After you have separated your reads into sampleID.simplex.fastq.gz
and sampleID.duplex.fastq.gz
you can run the pipeline by pointing --reads
to the folder containing the fastq.gz files.
On a Nimbus instance with 64 Gb of ram and 16 Cores:
nextflow run jwdebler/nanopore_kit14_assembly -resume -latest -profile docker,nimbus --reads "reads/"
On the P2 Solo lab computer with 64 Gb of ram and 30 Cores:
nextflow run jwdebler/nanopore_kit14_assembly -resume -latest -profile docker,solo --reads "reads/"
We have a few profiles available to customise how the pipeline will run.
nimbus
sets parameters for a Nimbus cloud instance with 16 cores and 64 Gb of RAM.solo
sets paramaters to run on the lab computer running the P2 Solo sequencer.docker
anddocker_sudo
sets it to use docker containers,docker_sudo
is identical except that docker is run as root (required for some installations of docker).
--reads <glob>
Required
A folder containing two files per sample. The basename of the file is used as the sample ID and must contain `duplex` and `simplex`. Example of file name: `Sample1.duplex.fastq.gz`, `Sample1.simplex.fastq.gz`.
--genomeSize
Default: 42m
Used by the assemblers to calculate read coverage
--medakaModel <glob>
Default: r1041_e82_400bps_sup_v5.0.0 (kit 14, sup, 5 kHz)

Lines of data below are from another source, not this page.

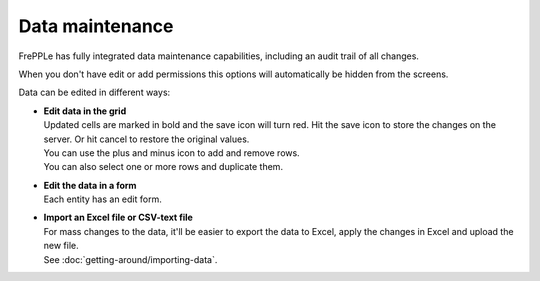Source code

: ================
Data maintenance
================

FrePPLe has fully integrated data maintenance capabilities, including an audit
trail of all changes.

When you don't have edit or add permissions this options will automatically
be hidden from the screens.

Data can be edited in different ways:

* | **Edit data in the grid**
  | Updated cells are marked in bold and the save icon will turn red. Hit the
    save icon to store the changes on the server. Or hit cancel to restore
    the original values.
  | You can use the plus and minus icon to add and remove rows.
  | You can also select one or more rows and duplicate them.

* | **Edit the data in a form**
  | Each entity has an edit form.

* | **Import an Excel file or CSV-text file**
  | For mass changes to the data, it'll be easier to export the data to Excel,
    apply the changes in Excel and upload the new file.
  | See :doc:`getting-around/importing-data`.

.. image:: _images/edit-table.png
   :alt: Edit using a table

.. image:: _images/edit-form.png
   :alt: Edit using a form

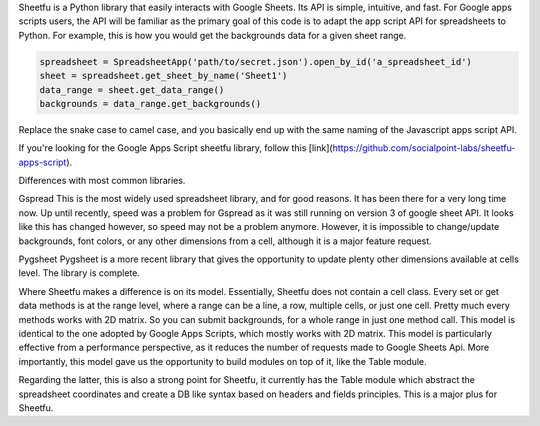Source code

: Sheetfu is a Python library that easily interacts with Google Sheets. Its API is simple, intuitive, and fast. For Google apps scripts users, the API will be familiar as the primary goal of this code is to adapt the app script API for spreadsheets to Python.
For example, this is how you would get the backgrounds data for a given sheet range.

.. code-block:: python

    spreadsheet = SpreadsheetApp('path/to/secret.json').open_by_id('a_spreadsheet_id')
    sheet = spreadsheet.get_sheet_by_name('Sheet1')
    data_range = sheet.get_data_range()
    backgrounds = data_range.get_backgrounds()

Replace the snake case to camel case, and you basically end up with the same naming of the Javascript apps script API.

If you're looking for the Google Apps Script sheetfu library, follow this [link](https://github.com/socialpoint-labs/sheetfu-apps-script).



Differences with most common libraries.

Gspread
This is the most widely used spreadsheet library, and for good reasons. It has been there for a very long time now.
Up until recently, speed was a problem for Gspread as it was still running on version 3 of google sheet API. It looks like this has changed however, so speed may not be a problem anymore.
However, it is impossible to change/update backgrounds, font colors, or any other dimensions from a cell, although it is a major feature request.


Pygsheet
Pygsheet is a more recent library that gives the opportunity to update plenty other dimensions available at cells level. The library is complete.


Where Sheetfu makes a difference is on its model. Essentially, Sheetfu does not contain a cell class. Every set or get data methods is at the range level, where a range can be a line, a row, multiple cells, or just one cell. Pretty much every methods works with 2D matrix.
So you can submit backgrounds, for a whole range in just one method call. This model is identical to the one adopted by Google Apps Scripts, which mostly works with 2D matrix. This model is particularly effective from a performance perspective, as it reduces the number of requests made to Google Sheets Api.
More importantly, this model gave us the opportunity to build modules on top of it, like the Table module.

Regarding the latter, this is also a strong point for Sheetfu, it currently has the Table module which abstract the spreadsheet coordinates and create a DB like syntax based on headers and fields principles. This is a major plus for Sheetfu.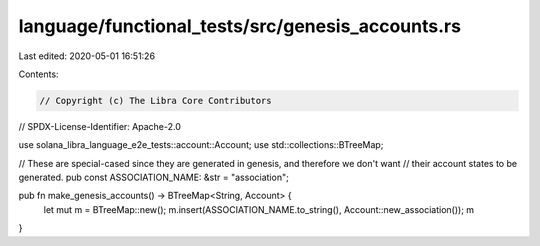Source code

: language/functional_tests/src/genesis_accounts.rs
=================================================

Last edited: 2020-05-01 16:51:26

Contents:

.. code-block:: rs

    // Copyright (c) The Libra Core Contributors
// SPDX-License-Identifier: Apache-2.0

use solana_libra_language_e2e_tests::account::Account;
use std::collections::BTreeMap;

// These are special-cased since they are generated in genesis, and therefore we don't want
// their account states to be generated.
pub const ASSOCIATION_NAME: &str = "association";

pub fn make_genesis_accounts() -> BTreeMap<String, Account> {
    let mut m = BTreeMap::new();
    m.insert(ASSOCIATION_NAME.to_string(), Account::new_association());
    m
}


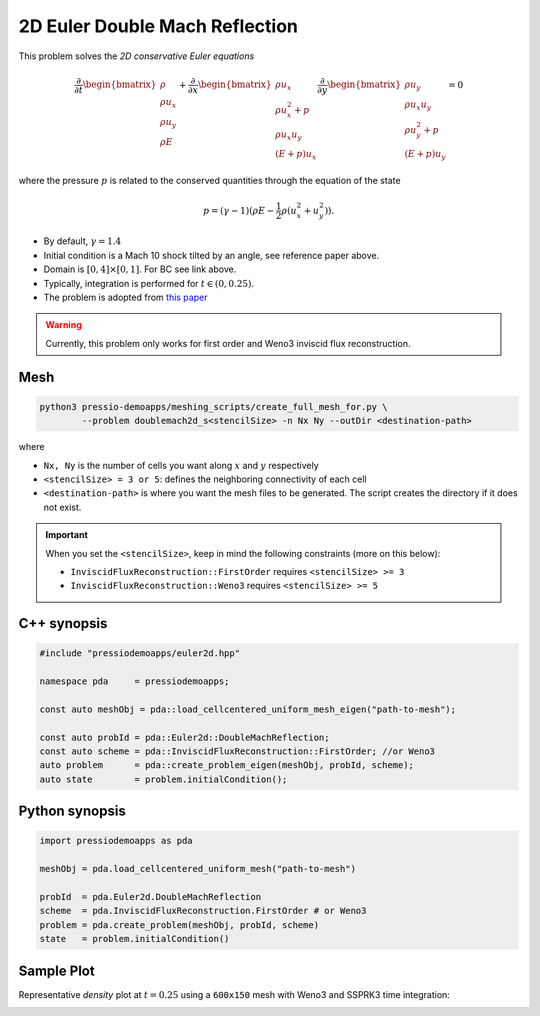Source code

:2D Euler Double Mach Reflection
===============================

This problem solves the *2D conservative Euler equations*

.. math::

   \frac{\partial }{\partial t} \begin{bmatrix}\rho \\ \rho u_x \\ \rho u_y\\ \rho E \end{bmatrix} + \frac{\partial }{\partial x} \begin{bmatrix}\rho u_x \\ \rho u_x^2 +p \\ \rho u_x u_y \\ (E+p)u_x \end{bmatrix} \frac{\partial }{\partial y} \begin{bmatrix}\rho u_y  \\ \rho u_x u_y \\ \rho u_y^2 +p \\ (E+p)u_y \end{bmatrix}= 0

where the pressure :math:`p` is related to the conserved quantities through the equation of the state

.. math::

   p=(\gamma -1)(\rho E-\frac{1}{2}\rho (u_x^2 + u_y^2)).


- By default, :math:`\gamma = 1.4`

- Initial condition is a Mach 10 shock tilted by an angle, see reference paper above.

- Domain is :math:`[0, 4]\times[0, 1]`. For BC see link above.

- Typically, integration is performed for :math:`t \in (0, 0.25)`.

- The problem is adopted from `this paper <http://flash.uchicago.edu/site/flashcode/user_support/flash_ug_devel/node184.html#SECTION010116000000000000000>`_


.. Warning::
   Currently, this problem only works for first order and Weno3 inviscid flux reconstruction.


Mesh
----

.. code-block:: shell

   python3 pressio-demoapps/meshing_scripts/create_full_mesh_for.py \
           --problem doublemach2d_s<stencilSize> -n Nx Ny --outDir <destination-path>

where 

- ``Nx, Ny`` is the number of cells you want along :math:`x` and :math:`y` respectively

- ``<stencilSize> = 3 or 5``: defines the neighboring connectivity of each cell 

- ``<destination-path>`` is where you want the mesh files to be generated.
  The script creates the directory if it does not exist.


.. Important::

  When you set the ``<stencilSize>``, keep in mind the following constraints (more on this below):

  - ``InviscidFluxReconstruction::FirstOrder`` requires ``<stencilSize> >= 3``
 
  - ``InviscidFluxReconstruction::Weno3`` requires ``<stencilSize> >= 5``


C++ synopsis
------------

.. code-block:: c++

   #include "pressiodemoapps/euler2d.hpp"

   namespace pda     = pressiodemoapps;

   const auto meshObj = pda::load_cellcentered_uniform_mesh_eigen("path-to-mesh");

   const auto probId = pda::Euler2d::DoubleMachReflection;
   const auto scheme = pda::InviscidFluxReconstruction::FirstOrder; //or Weno3
   auto problem      = pda::create_problem_eigen(meshObj, probId, scheme);
   auto state	     = problem.initialCondition();

Python synopsis
---------------

.. code-block:: py

   import pressiodemoapps as pda

   meshObj = pda.load_cellcentered_uniform_mesh("path-to-mesh")

   probId  = pda.Euler2d.DoubleMachReflection
   scheme  = pda.InviscidFluxReconstruction.FirstOrder # or Weno3
   problem = pda.create_problem(meshObj, probId, scheme)
   state   = problem.initialCondition()


Sample Plot
-----------

Representative *density* plot at :math:`t=0.25` using a ``600x150`` mesh with Weno3
and SSPRK3 time integration:

.. image:: ../../figures/wiki_2d_dmr_density.png
  :width: 80 %
  :alt: Alternative text
  :align: center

The model that was used during basecalling.
r1041_e82_400bps_sup_v4.1.0 (kit 14, sup, 4 kHz)
r941_min_sup_g507 (LSK109, sup, 4kHz)
--minlen
Min read length to keep for assembly
(Default: 1000)
--quality
Min read q-score to keep for read filtering
(Default: 10)
--outdir <path>
Default: `assembly`
The directory to store the results in.
If the pipeline gets stopped or crashes during the medaka steps there is a chance it will get stuck on that forever if restarted due to an index file that is too large. Should that happen to you check the hash for the assembly processes "Assembly_flye" and "Assembly_nextdenovo". The hashes look like that at the start of the respective line:
[bc/a53374] process > Assembly_flye
[a4/0cfae1] process > Assembly_nextdenovo
Go to the folders work/bc/a53374...
and delete the *.fai
and *.mmi
files. After that resume the pipeline and it will run medaka properly.